• [Record extracts]:
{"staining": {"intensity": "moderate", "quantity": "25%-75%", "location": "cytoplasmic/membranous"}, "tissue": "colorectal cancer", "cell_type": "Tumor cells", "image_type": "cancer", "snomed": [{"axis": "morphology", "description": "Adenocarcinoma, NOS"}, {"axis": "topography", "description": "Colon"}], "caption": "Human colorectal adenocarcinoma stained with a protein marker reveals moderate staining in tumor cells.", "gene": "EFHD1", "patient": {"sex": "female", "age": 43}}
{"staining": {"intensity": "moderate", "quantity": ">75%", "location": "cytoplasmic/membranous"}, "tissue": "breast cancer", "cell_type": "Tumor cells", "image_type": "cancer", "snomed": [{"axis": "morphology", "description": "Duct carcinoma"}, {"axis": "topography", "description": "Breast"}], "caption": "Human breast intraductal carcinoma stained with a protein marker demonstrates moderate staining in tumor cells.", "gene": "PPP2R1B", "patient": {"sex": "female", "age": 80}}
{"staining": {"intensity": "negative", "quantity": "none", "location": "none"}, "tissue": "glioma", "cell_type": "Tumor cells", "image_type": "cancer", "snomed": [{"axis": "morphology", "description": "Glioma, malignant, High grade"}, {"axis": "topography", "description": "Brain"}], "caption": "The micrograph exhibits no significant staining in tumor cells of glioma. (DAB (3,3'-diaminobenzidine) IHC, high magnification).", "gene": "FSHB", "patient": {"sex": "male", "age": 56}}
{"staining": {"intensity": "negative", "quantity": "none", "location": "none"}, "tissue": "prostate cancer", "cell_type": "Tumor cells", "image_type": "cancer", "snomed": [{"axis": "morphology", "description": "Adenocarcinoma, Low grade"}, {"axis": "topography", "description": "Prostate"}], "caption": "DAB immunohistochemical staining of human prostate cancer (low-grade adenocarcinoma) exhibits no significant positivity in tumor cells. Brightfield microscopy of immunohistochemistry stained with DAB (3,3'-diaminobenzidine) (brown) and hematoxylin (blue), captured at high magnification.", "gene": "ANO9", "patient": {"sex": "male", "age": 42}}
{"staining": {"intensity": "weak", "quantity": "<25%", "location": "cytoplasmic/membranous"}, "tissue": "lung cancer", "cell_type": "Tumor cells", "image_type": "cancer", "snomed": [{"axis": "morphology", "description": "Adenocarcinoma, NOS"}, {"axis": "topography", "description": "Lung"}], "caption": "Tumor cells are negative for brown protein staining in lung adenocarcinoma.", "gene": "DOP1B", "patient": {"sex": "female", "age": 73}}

• [Work instruction]:
The records above must be retyped in full. Keep each one exactly as it is.

• [Solved problem]:
{"staining": {"intensity": "moderate", "quantity": "25%-75%", "location": "cytoplasmic/membranous"}, "tissue": "colorectal cancer", "cell_type": "Tumor cells", "image_type": "cancer", "snomed": [{"axis": "morphology", "description": "Adenocarcinoma, NOS"}, {"axis": "topography", "description": "Colon"}], "caption": "Human colorectal adenocarcinoma stained with a protein marker reveals moderate staining in tumor cells.", "gene": "EFHD1", "patient": {"sex": "female", "age": 43}}
{"staining": {"intensity": "moderate", "quantity": ">75%", "location": "cytoplasmic/membranous"}, "tissue": "breast cancer", "cell_type": "Tumor cells", "image_type": "cancer", "snomed": [{"axis": "morphology", "description": "Duct carcinoma"}, {"axis": "topography", "description": "Breast"}], "caption": "Human breast intraductal carcinoma stained with a protein marker demonstrates moderate staining in tumor cells.", "gene": "PPP2R1B", "patient": {"sex": "female", "age": 80}}
{"staining": {"intensity": "negative", "quantity": "none", "location": "none"}, "tissue": "glioma", "cell_type": "Tumor cells", "image_type": "cancer", "snomed": [{"axis": "morphology", "description": "Glioma, malignant, High grade"}, {"axis": "topography", "description": "Brain"}], "caption": "The micrograph exhibits no significant staining in tumor cells of glioma. (DAB (3,3'-diaminobenzidine) IHC, high magnification).", "gene": "FSHB", "patient": {"sex": "male", "age": 56}}
{"staining": {"intensity": "negative", "quantity": "none", "location": "none"}, "tissue": "prostate cancer", "cell_type": "Tumor cells", "image_type": "cancer", "snomed": [{"axis": "morphology", "description": "Adenocarcinoma, Low grade"}, {"axis": "topography", "description": "Prostate"}], "caption": "DAB immunohistochemical staining of human prostate cancer (low-grade adenocarcinoma) exhibits no significant positivity in tumor cells. Brightfield microscopy of immunohistochemistry stained with DAB (3,3'-diaminobenzidine) (brown) and hematoxylin (blue), captured at high magnification.", "gene": "ANO9", "patient": {"sex": "male", "age": 42}}
{"staining": {"intensity": "weak", "quantity": "<25%", "location": "cytoplasmic/membranous"}, "tissue": "lung cancer", "cell_type": "Tumor cells", "image_type": "cancer", "snomed": [{"axis": "morphology", "description": "Adenocarcinoma, NOS"}, {"axis": "topography", "description": "Lung"}], "caption": "Tumor cells are negative for brown protein staining in lung adenocarcinoma.", "gene": "DOP1B", "patient": {"sex": "female", "age": 73}}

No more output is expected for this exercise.